Our first attempt at fermenting our own sauerkraut did not go well. We were living in a 700 square foot apartment that was basically just one big room. Now, I really, really love sauerkraut, but after about three weeks of waking up to that smell, we gave up. It had permeated every inch of our living space. You could smell it over the Dr. Bronner's peppermint soap while taking a shower. We began to feel that we had taken on the odor ourselves without being able to tell. It was a problem. The entire bucketful was tossed in the compost and we welcomed the defeat.

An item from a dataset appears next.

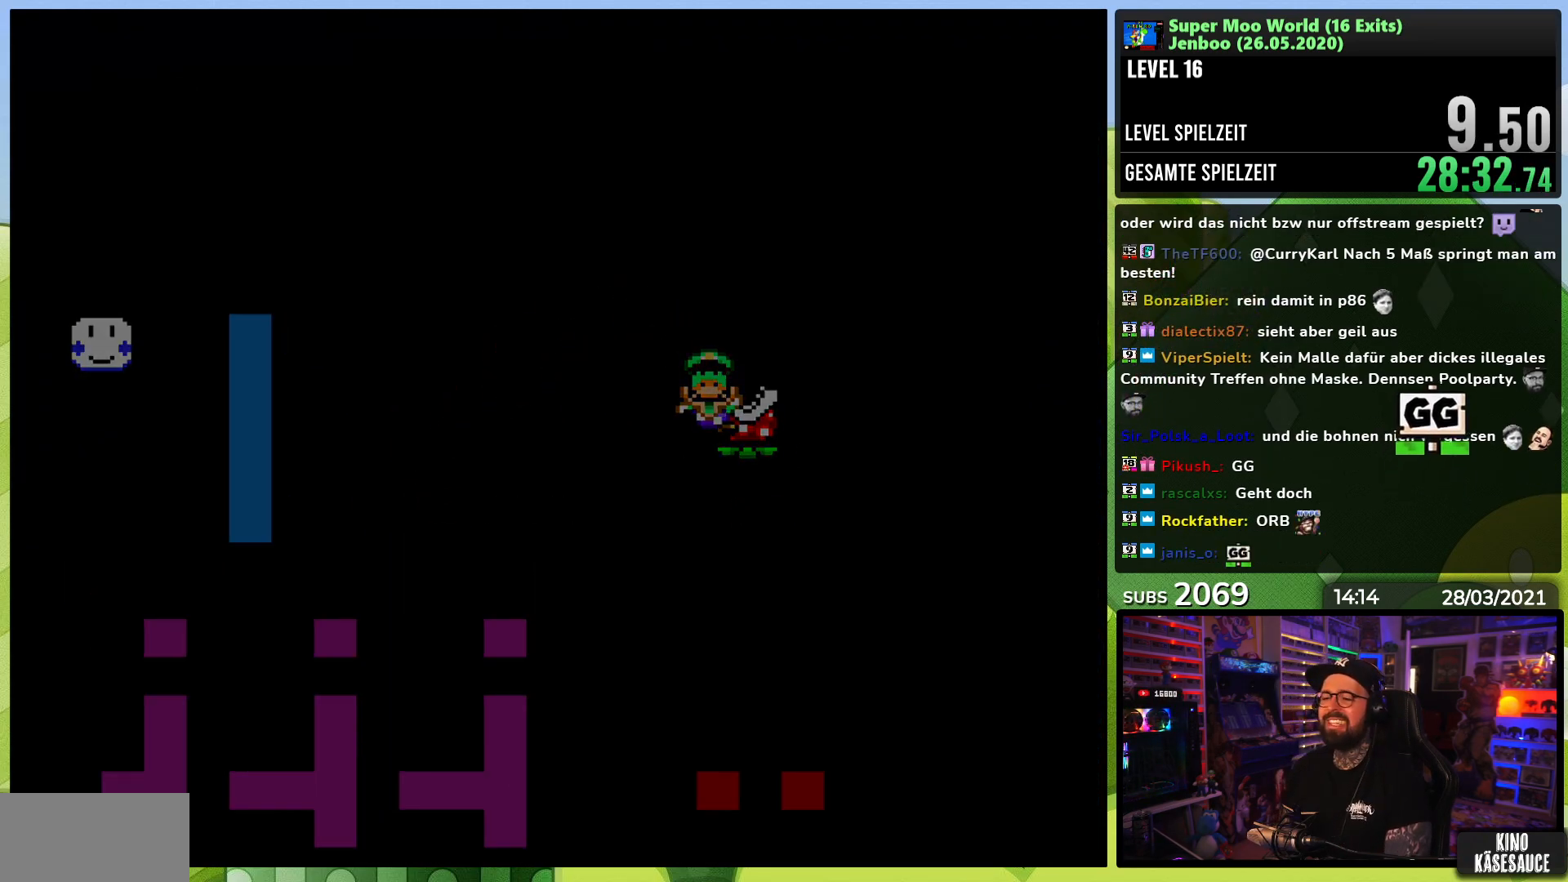
{"dt_ms": 500, "buttons": ["X"], "events": [[33, "X", "down"], [183, "A", "down"], [183, "X", "up"], [200, "A", "up"], [200, "X", "down"], [450, "X", "up"], [467, "X", "down"]]}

Now that we are mostly settled, I'm ready to give sauerkraut another try. I was fully willing to resign the bucket to the garage and wait the additional months that the cold would add to the fermentation time until I saw this. I immediately went searching for more information and found this tutorial posted on the Raw Freedom board. The photos are no longer there, but using the description and the photos here (her macadamia nut ranch dressing is amazing, by the way), Mason managed to figure out what we needed and put one together. I decided to go with 1/2 gallon wide mouth jars instead of the gallon size of the original. This means that I'll be able to put it straight into the fridge when it's ready. Our total cost to make 6 half gallon fermenting jars was just under $17.

The cabbage has been in the jar now for a few days without a hint of sauerkraut in the air. I'm not convinced that it will work as quickly as the original site says, but it seems to be a more convenient system either way. Mas is working on a tutorial with photos for anyone who can't quite decipher the one we referenced. I'll post an update when we have our first taste test.